Une fois les résultats confirmés, la Ville a convoqué les parties concernées : GRAPHOCOLOR et la DRIRE devenue DREAL qui a la charge du contrôle des Installations classées pour la protection de l'environnement pour valider les chiffres obtenus et prendre en considération les points de vue de l'exploitant et de l'Etat.

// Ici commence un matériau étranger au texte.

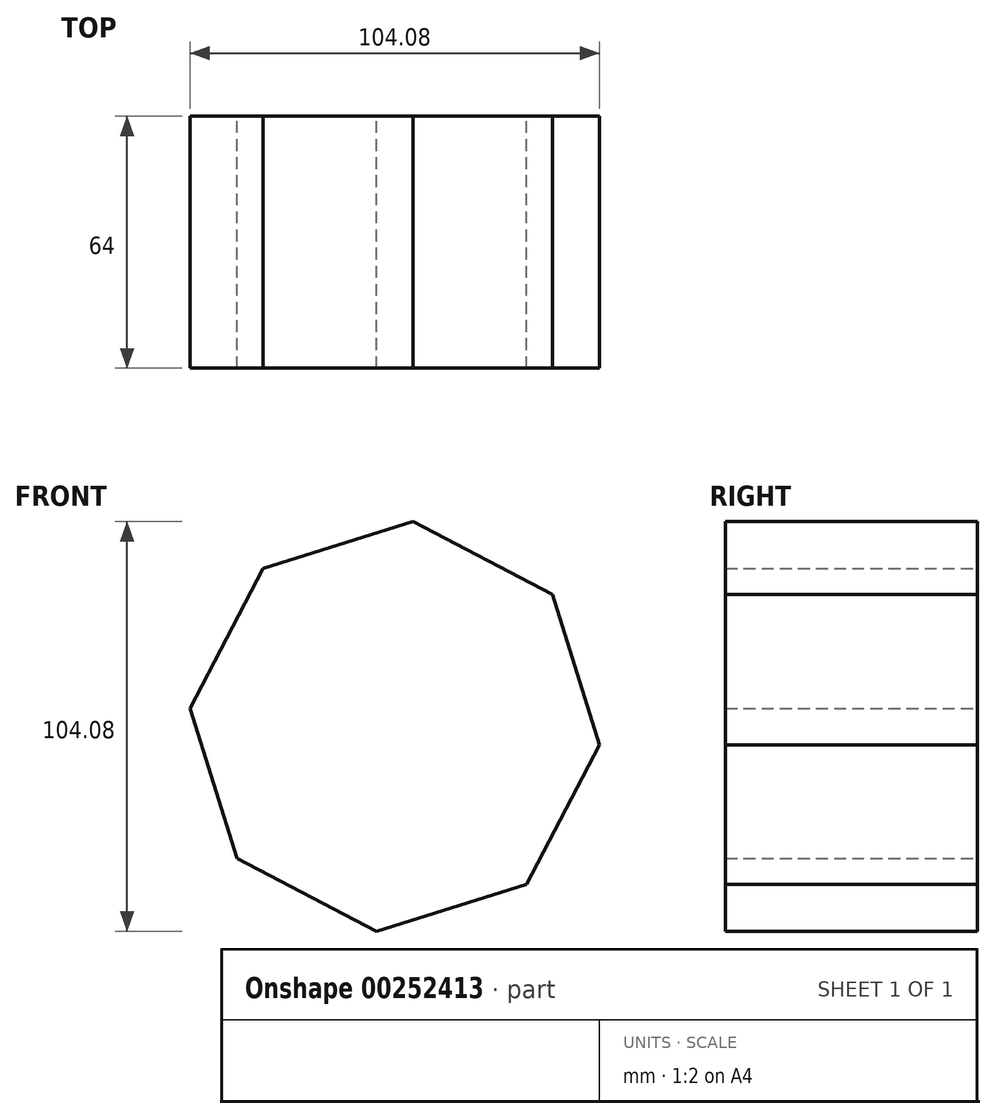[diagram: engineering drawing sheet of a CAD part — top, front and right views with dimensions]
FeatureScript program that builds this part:
annotation { "Feature Type Name" : "Feature", "Feature Type Description" : "" }
export const myFeature = defineFeature(function(context is Context, id is Id, definition is map)
    precondition{}
    {
        {
            var Q0;
            Q0=qCreatedBy(makeId("Front.planeOp"),FACE);
            var sketch = newSketch(context, id + "F0", { "sketchPlane" : qUnion([Q0])});
            skCircle(sketch, "E0.cCircle", {"center": v(0, 0) * mm, "radius": 52.25 * mm, "construction": true});
            skLineSegment(sketch, "E0.0", {"start": v(-33.52, 40.08) * mm, "end": v(4.64, 52.04) * mm});
            skLineSegment(sketch, "E0.1", {"start": v(4.64, 52.04) * mm, "end": v(40.08, 33.52) * mm});
            skLineSegment(sketch, "E0.2", {"start": v(40.08, 33.52) * mm, "end": v(52.04, -4.64) * mm});
            skLineSegment(sketch, "E0.3", {"start": v(52.04, -4.64) * mm, "end": v(33.52, -40.08) * mm});
            skLineSegment(sketch, "E0.4", {"start": v(33.52, -40.08) * mm, "end": v(-4.64, -52.04) * mm});
            skLineSegment(sketch, "E0.5", {"start": v(-4.64, -52.04) * mm, "end": v(-40.08, -33.52) * mm});
            skLineSegment(sketch, "E0.6", {"start": v(-40.08, -33.52) * mm, "end": v(-52.04, 4.64) * mm});
            skLineSegment(sketch, "E0.7", {"start": v(-52.04, 4.64) * mm, "end": v(-33.52, 40.08) * mm});
            skSolve(sketch);
        }
        {
            var Q0;
            Q0 = qSketchRegion(id + "F0", true);
            extrude(context, id + "F1", {"entities" : qUnion([Q0]), "endBound" : BoundingType.SYMMETRIC, "depth" : 64 * mm});
        }
    });
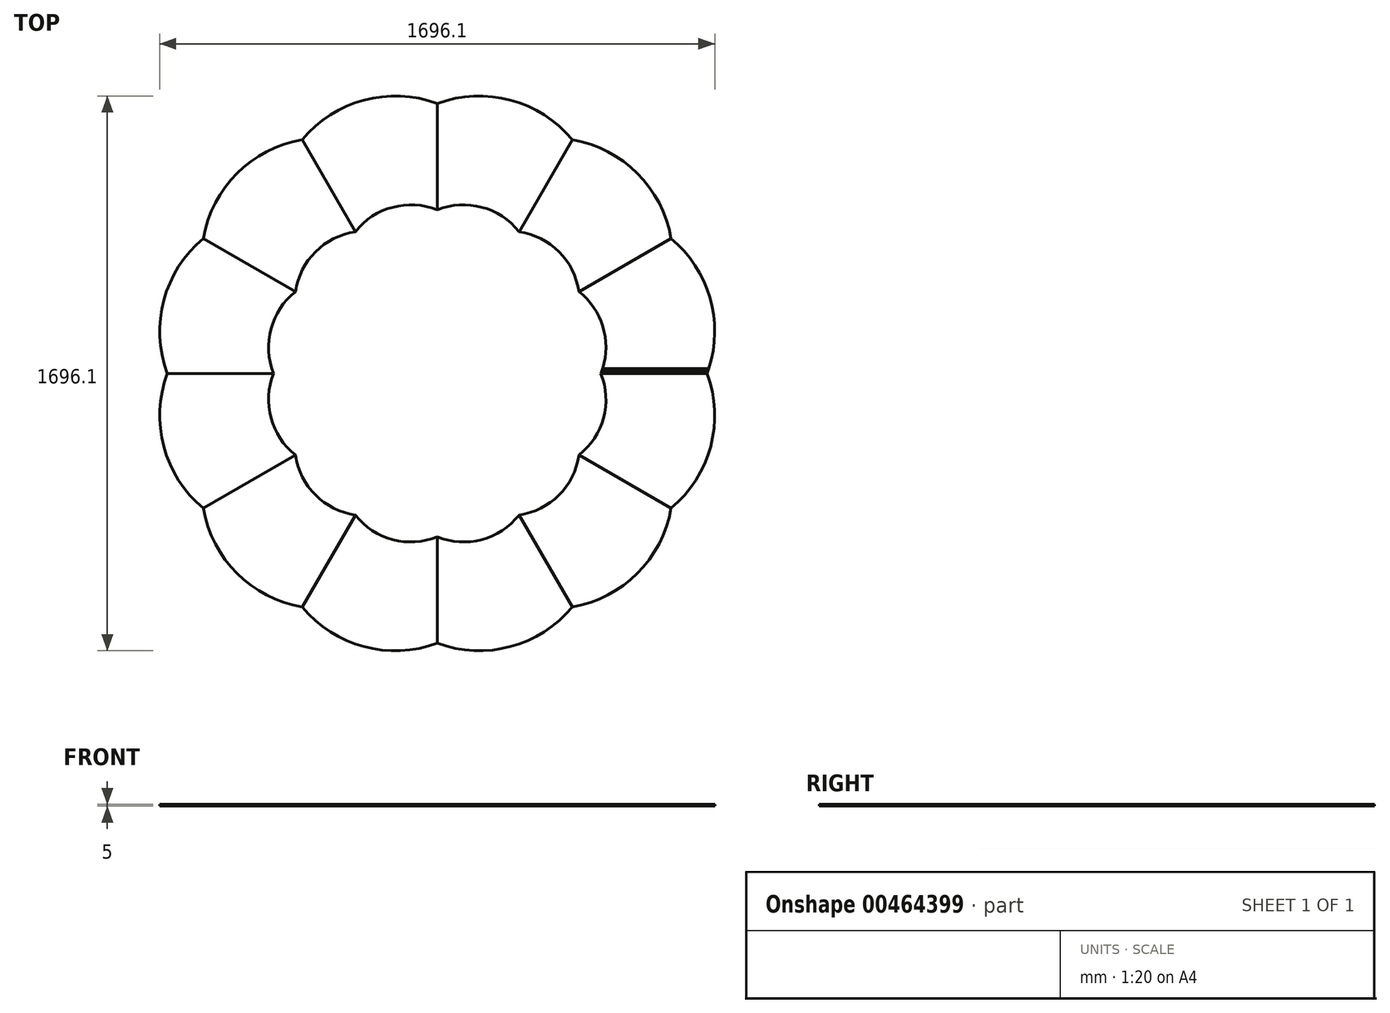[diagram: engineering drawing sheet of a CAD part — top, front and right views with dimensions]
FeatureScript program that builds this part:
annotation { "Feature Type Name" : "Feature", "Feature Type Description" : "" }
export const myFeature = defineFeature(function(context is Context, id is Id, definition is map)
    precondition{}
    {
        {
            var Q0;
            Q0=qCreatedBy(makeId("Top.planeOp"),FACE);
            var sketch = newSketch(context, id + "F0", { "sketchPlane" : qUnion([Q0])});
            skLineSegment(sketch, "E0", {"start": v(-904.12, 0) * mm, "end": v(1128.65, 0) * mm, "construction": true});
            skLineSegment(sketch, "E1", {"start": v(0, -926.5) * mm, "end": v(0, 989.29) * mm, "construction": true});
            skLineSegment(sketch, "E2", {"start": v(0, 0) * mm, "end": v(1007.14, 581.47) * mm, "construction": true});
            skCircle(sketch, "E3", {"center": v(0, 0) * mm, "radius": 900 * mm});
            skCircle(sketch, "E4", {"center": v(0, 0) * mm, "radius": 400 * mm, "construction": true});
            skCircle(sketch, "E5", {"center": v(0, 0) * mm, "radius": 600 * mm, "construction": true});
            skCircle(sketch, "E6", {"center": v(0, 0) * mm, "radius": 825 * mm, "construction": true});
            skLineSegment(sketch, "E7", {"start": v(0, 0) * mm, "end": v(1160.83, 311.04) * mm, "construction": true});
            skArc(sketch, "E8", {"start": v(825, 0) * mm, "mid": v(868.98, 232.84) * mm, "end": v(714.47, 412.5) * mm});
            skCircle(sketch, "E9", {"center": v(0, 0) * mm, "radius": 500 * mm, "construction": true});
            skArc(sketch, "E10", {"start": v(500, 0) * mm, "mid": v(508.08, 136.14) * mm, "end": v(433.01, 250) * mm});
            skArc(sketch, "E11", {"start": v(825, 0) * mm, "mid": v(835.48, 223.86) * mm, "end": v(714.47, 412.5) * mm});
            skLineSegment(sketch, "E12", {"start": v(433.01, 250) * mm, "end": v(714.47, 412.5) * mm});
            skLineSegment(sketch, "E13", {"start": v(500, 0) * mm, "end": v(523.18, 0) * mm});
            skLineSegment(sketch, "E14", {"start": v(825, 0) * mm, "end": v(500, 0) * mm});
            skSolve(sketch);
        }
        {
            var Q0;
            {var subQ3=sQuery(id+"F0.wireOp",EDGE,"E10");Q0=makeQuery(id+"F0.imprint","IMPRINT",FACE,{"disambiguationData":[TD([[makeQuery(id+"F0.imprint","IMPRINT",EDGE,{"derivedFrom":subQ3}),-1.0]])]});}
            extrude(context, id + "F1", {"entities" : qUnion([Q0]), "depth" : 5 * mm});
        }
        {
            var Q0;
            Q0=qCreatedBy(makeId("Right.planeOp"),FACE);
            var sketch = newSketch(context, id + "F2", { "sketchPlane" : qUnion([Q0])});
            skLineSegment(sketch, "E15", {"start": v(0, 65.35) * mm, "end": v(0, -84.37) * mm, "construction": true});
            skSolve(sketch);
        }
        {
            var Q0;
            Q0=makeQuery(id+"F1.opExtrude","SWEPT_BODY",BODY,{"disambiguationData":[OSD([sQuery(id+"F0.wireOp",EDGE,"E10"),sQuery(id+"F0.wireOp",EDGE,"E11"),sQuery(id+"F0.wireOp",EDGE,"E12"),sQuery(id+"F0.wireOp",EDGE,"E14")])]});
            var Q1;
            Q1=sQuery(id+"F2.wireOp",EDGE,"E15");
            circularPattern(context, id + "F3", {"entities" : qUnion([Q0]), "axis" : qUnion([Q1]), "angle" : 360 * degree, "instanceCount" : 12, "equalSpace" : true});
        }
        {
            var Q0;
            Q0=makeQuery(id+"F1.opExtrude","CAP_FACE",FACE,{"disambiguationData":[OSD([sQuery(id+"F0.wireOp",EDGE,"E10"),sQuery(id+"F0.wireOp",EDGE,"E11"),sQuery(id+"F0.wireOp",EDGE,"E12"),sQuery(id+"F0.wireOp",EDGE,"E14")])],"isStart":false});
            var sketch = newSketch(context, id + "F4", { "sketchPlane" : qUnion([Q0])});
            skLineSegment(sketch, "E16", {"start": v(502.4, 6.27) * mm, "end": v(827.26, 6.27) * mm});
            skLineSegment(sketch, "E17", {"start": v(505.27, 14.72) * mm, "end": v(830.1, 14.72) * mm});
            skSolve(sketch);
        }
        {
            var Q0;
            {var subQ0=sQuery(id+"F4.wireOp",EDGE,"E16");Q0=makeQuery(id+"F4.imprint","IMPRINT",FACE,{"disambiguationData":[TD([[makeQuery(id+"F4.imprint","IMPRINT",EDGE,{"derivedFrom":subQ0}),1.0]])]});}
            extrude(context, id + "F5", {"entities" : qUnion([Q0]), "operationType" : NewBodyOperationType.REMOVE, "oppositeDirection" : true, "depth" : 2 * mm, "hasDraft" : true, "draftAngle" : 45 * degree, "draftPullDirection" : true});
        }
    });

Ces chiffres de 3 tonnes de nitrate par jour rejetés dans l'ISERNON ayant été confirmés par GRAPHOCOLOR ainsi que le fait que les services de l'Etat connaissaient parfaitement cette situation qui existait depuis des dizaines d'années, la Ville a réuni tous les partenaires intéressés par la situation : la DREAL, la Direction départementale des Territoires, l'ONEMA (ancien conseil supérieur de la pêche) pour faire le point des réglementations applicables et de la stratégie que l'Etat envisageait.

 

Sur le plan réglementaire, il faut comprendre que les autorisations de rejet sont accordées par la DREAL dans un arrêté préfectoral et que parallèlement à cette autorisation préfectorale, l'Etat impose des niveaux de pollution des eaux de surface qui ne sont pas les mêmes que ceux des autorisations de rejet... GRAPHOCOLOR pourrait être autorisé à un niveau de rejet de nitrates qui ne permette pas d'atteindre le bon état écologique de l'ISERNON. Compte tenu du niveau actuel de pollution,  GRAPHOCOLOR ne peut atteindre les objectifs de bon état écologique de l'ISERNON : il devrait alors fermer purement et simplement.

 

Il convient donc que l'entreprise réduise dès maintenant ses rejets, c'est ce qu'elle s'est engagée verbalement à faire de moitié en modifiant son process de production et en remplaçant l'acide nitrique d'ici fin 2010.  Et qu'elle mette en place une politique de traitement de ses rejets restants passant nécessairement par une dénitrification selon des modalités qui devraient être définies par un arrêté préfectoral de mise en demeure que la DREAL a préparé.

 

La Ville dans ce dossier a mis les moyens nécessaires pour établir un diagnostic de la situation du bassin versant,puis elle a réuni les acteurs au lieu de se retrancher derrière son absence de compétence juridique et permis la prise de décisions rapides sur un problème qui ne crée pas de risque aigü pour les populations, mais dont le caractère massif impacte évidemment le THIOU et le FIER dont la qualité des eaux de surface devrait être exceptionnelle.